Thus ultimately acceptance criterion deformation due to very uneven distribution of the contact pressure and, consequently, axial strain can be considered fully justified, in particular, to assess the limit values ​​of the deformation elements. The latter leads to the formation of spatial fracture ,⁷ which is related to the heterogeneity of both the stress and strain state in hazardous areas of concrete objects. Thus, in the conditions stipulated by the standard,¹ the destruction of the sample is not directly related to the influence of any stress (fracture surface is not such, on which there are normal or shear stresses), why introduce as a criterion for the destruction of the power criterion is unlikely to be is an objective measure.

Therefore, the most appropriate and well-founded measure is used as a quantitative measure of evaluating the bearing capacity exhaustion material aprimenenie strain criterion. Given the above geometric model of deformation of a cubic sample, the most acceptable from the point of view of application in engineering calculations should recognize the positive value of maximum linear deformation (ε_max). This value can be determined theoretically using various models described in,⁴ and suitable even for option transversely anisotropic material. Much harder to address the issue of the experimental determination of the indicated value, because the value depends on the type parametraε_maxsuschestvenno stress. To solve this problem it was designed and manufactured with a device that allows you to realize the stress state type triaxial and biaxial compression Figure 7.

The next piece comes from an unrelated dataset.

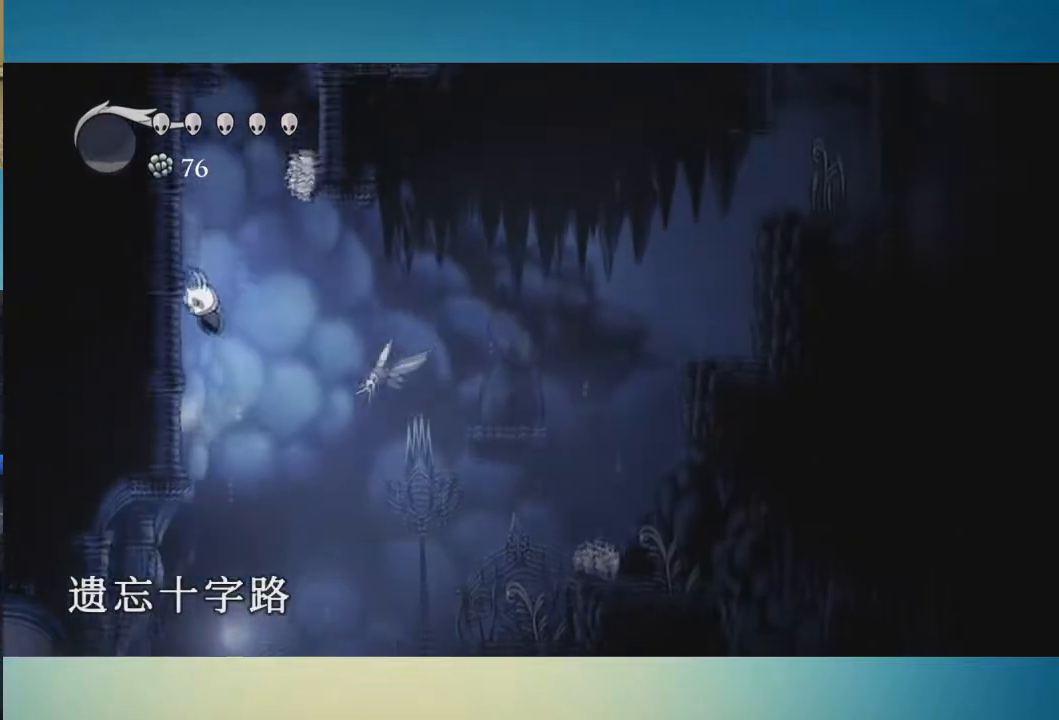
{"buttons": ["A"], "left_stick": "center", "right_stick": "center", "button_events": []}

Figure 7 Appearance of the device for testing under uniaxial stress states of homogeneous character.

Tests at neodnoosnyh stressed states can determine a complete diagram of the limit state of concrete. It is supposed to build this diagram in the coordinates P_σ-ε_max, where under P_σ be understood measure the stress state defined by the formula:⁸

P_σ = (σ_x + σ_y + σ _z) / σ_i, (2)

σ_i- where the intensity of the normal stresses, defined by the formula:

${\sigma }_i=\frac{1}{\sqrt{2}}\sqrt{{\left({\sigma }_1-{\sigma }_2\right)}^2+{\left({\sigma }_2-{\sigma }_3\right)}^2+{\left({\sigma }_3-{\sigma }_1\right)}^2}$ (2), (3)

As follows from the formula (2), for a value of uniaxial tension _σ = + 1, for a uniaxial compression _σ = -1. The compressed sample points located on its axis, the indicator value may reach values ​​ _σ = -3.

Since we are interested in the value of the indicator for cases of biaxial compression, the figure for different values ​​of the axial deformation of the negative in a range -1≤ π  _σ≤ + 1. Poetomu a first approximation chart _σ-ε_max can be taken as a linearized Figure 8. Engineering calculation of reinforced concrete structures using diagrams plasticity limit should be performed according to the algorithm of the form: analysis of the VAT element of the projected material by using known software packages perform experiments on a modernized regulatory procedure under uniaxial tension and compression samples of materials that will be used in the manufacture of building elements calculated construction of the linearized diagram limit of plasticity limiting the comparison of positive strain in hazardous locations with the theoretical obtained by calculation assessment of the feasibility of using this material in the design values ​​of the design loads So, on the results of experimental and theoretical studies, the following conclusions value of strength of concrete in compression, resulting from the standard test conditions, are significantly overstated due to neglect of contact friction forces and "abrasive" effect on the contact surfaces for a more objective assessment of the carrying capacity of the projected construction elements to be used deformation criterion - the maximum positive value of deformation to calculate a first approximation, in the absence of experimental data to be used in the practice of engineering materials is permissible to use a linearized diagram of plasticity limit for known values ​​of longitudinal strain in uniaxial tension and uniaxial compression Evaluation limit of plasticity is obviously overpriced, but it's too high, according to preliminary estimates will not exceed 10% of the nominal value of the marginal positive linear deformation.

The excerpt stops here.